:: The input ::
※

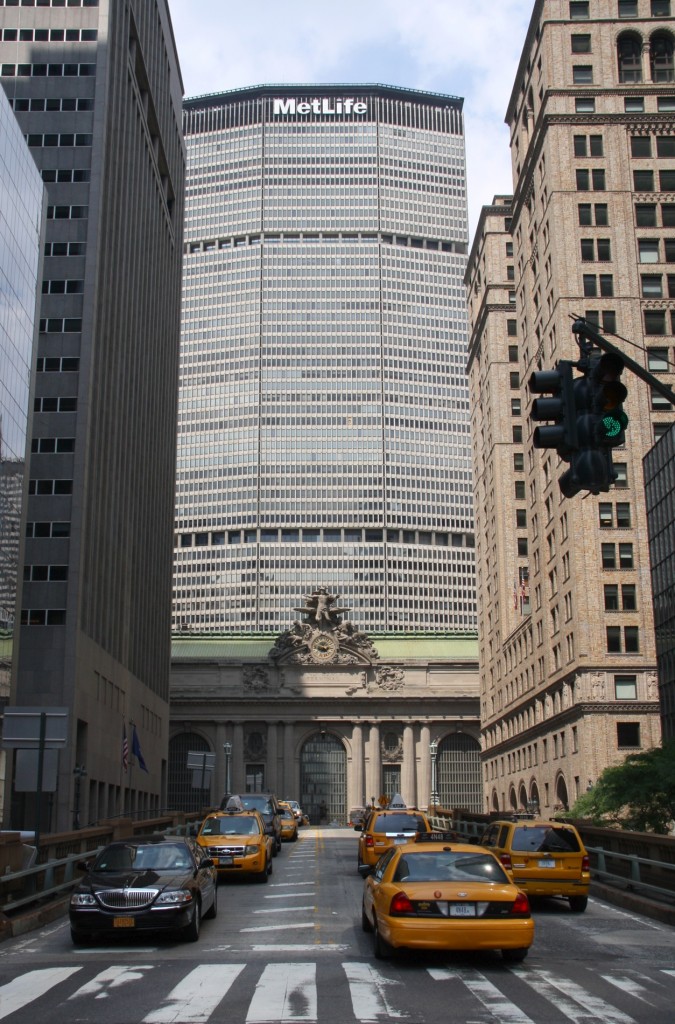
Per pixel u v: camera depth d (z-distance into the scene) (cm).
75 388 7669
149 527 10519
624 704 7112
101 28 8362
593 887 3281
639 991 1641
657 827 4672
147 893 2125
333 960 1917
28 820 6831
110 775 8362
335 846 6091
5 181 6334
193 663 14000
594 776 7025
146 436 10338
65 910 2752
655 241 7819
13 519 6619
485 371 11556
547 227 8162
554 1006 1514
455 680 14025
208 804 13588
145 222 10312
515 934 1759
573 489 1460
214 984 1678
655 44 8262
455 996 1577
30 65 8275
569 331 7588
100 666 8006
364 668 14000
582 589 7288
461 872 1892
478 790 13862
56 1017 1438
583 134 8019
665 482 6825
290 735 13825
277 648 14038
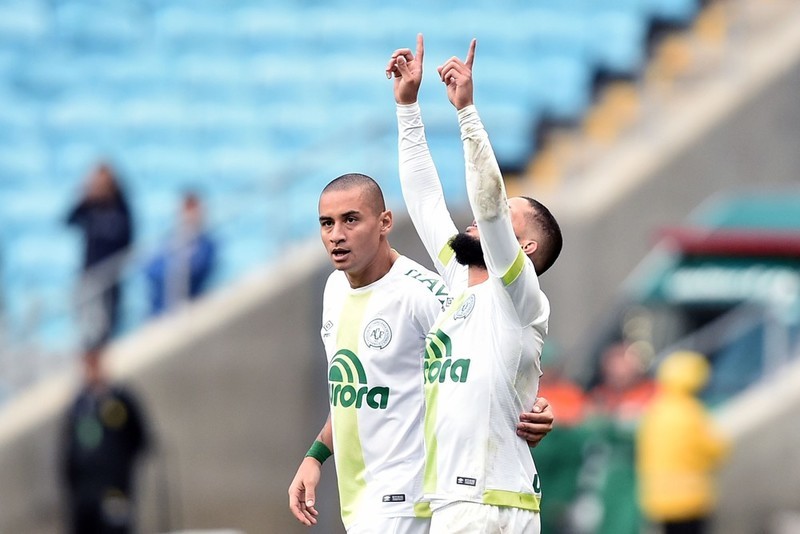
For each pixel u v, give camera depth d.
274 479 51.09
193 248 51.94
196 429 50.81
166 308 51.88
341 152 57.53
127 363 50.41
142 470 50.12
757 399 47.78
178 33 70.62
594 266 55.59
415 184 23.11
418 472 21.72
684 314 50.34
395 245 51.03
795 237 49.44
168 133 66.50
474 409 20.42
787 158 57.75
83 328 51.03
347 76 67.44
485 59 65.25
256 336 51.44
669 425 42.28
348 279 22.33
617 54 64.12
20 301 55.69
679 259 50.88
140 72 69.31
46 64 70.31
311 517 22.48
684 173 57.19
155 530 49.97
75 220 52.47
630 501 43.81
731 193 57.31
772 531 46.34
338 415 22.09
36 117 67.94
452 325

※

:: Try it ::
An exact copy of the entries above, with no pictures, is the required answer.

:: Written reply ::
Per pixel u v: camera depth d (z-distance into the scene) (cm).
75 388 7669
149 527 10519
624 704 7112
101 28 8362
593 887 3281
639 991 1641
657 827 4672
147 893 2125
333 960 1917
28 820 6831
110 775 8362
335 846 6091
5 181 6334
193 663 14000
594 776 7025
146 436 10338
65 910 2752
655 241 7819
13 519 6619
485 371 11556
547 227 8162
554 1006 1514
455 680 14025
208 804 13588
145 222 10312
515 934 1759
573 489 1460
214 984 1678
655 44 8262
455 996 1577
30 65 8275
569 331 7588
100 666 8006
364 668 14000
582 589 7288
461 872 1892
478 790 13862
56 1017 1438
583 134 8019
665 482 6825
290 735 13825
277 648 14038
For each pixel u v, give camera depth d.
274 479 51.09
193 248 51.94
196 429 50.81
166 308 51.88
341 152 57.53
127 363 50.41
142 470 50.12
757 399 47.78
178 33 70.62
594 266 55.59
415 184 23.11
418 472 21.72
684 314 50.34
395 245 51.03
795 237 49.44
168 133 66.50
474 409 20.42
787 158 57.75
83 328 51.03
347 76 67.44
485 59 65.25
256 336 51.44
669 425 42.28
348 279 22.33
617 54 64.12
20 301 55.69
679 259 50.88
140 72 69.31
46 64 70.31
311 517 22.48
684 173 57.19
155 530 49.97
75 220 52.47
630 501 43.81
731 193 57.31
772 531 46.34
338 415 22.09
36 117 67.94
452 325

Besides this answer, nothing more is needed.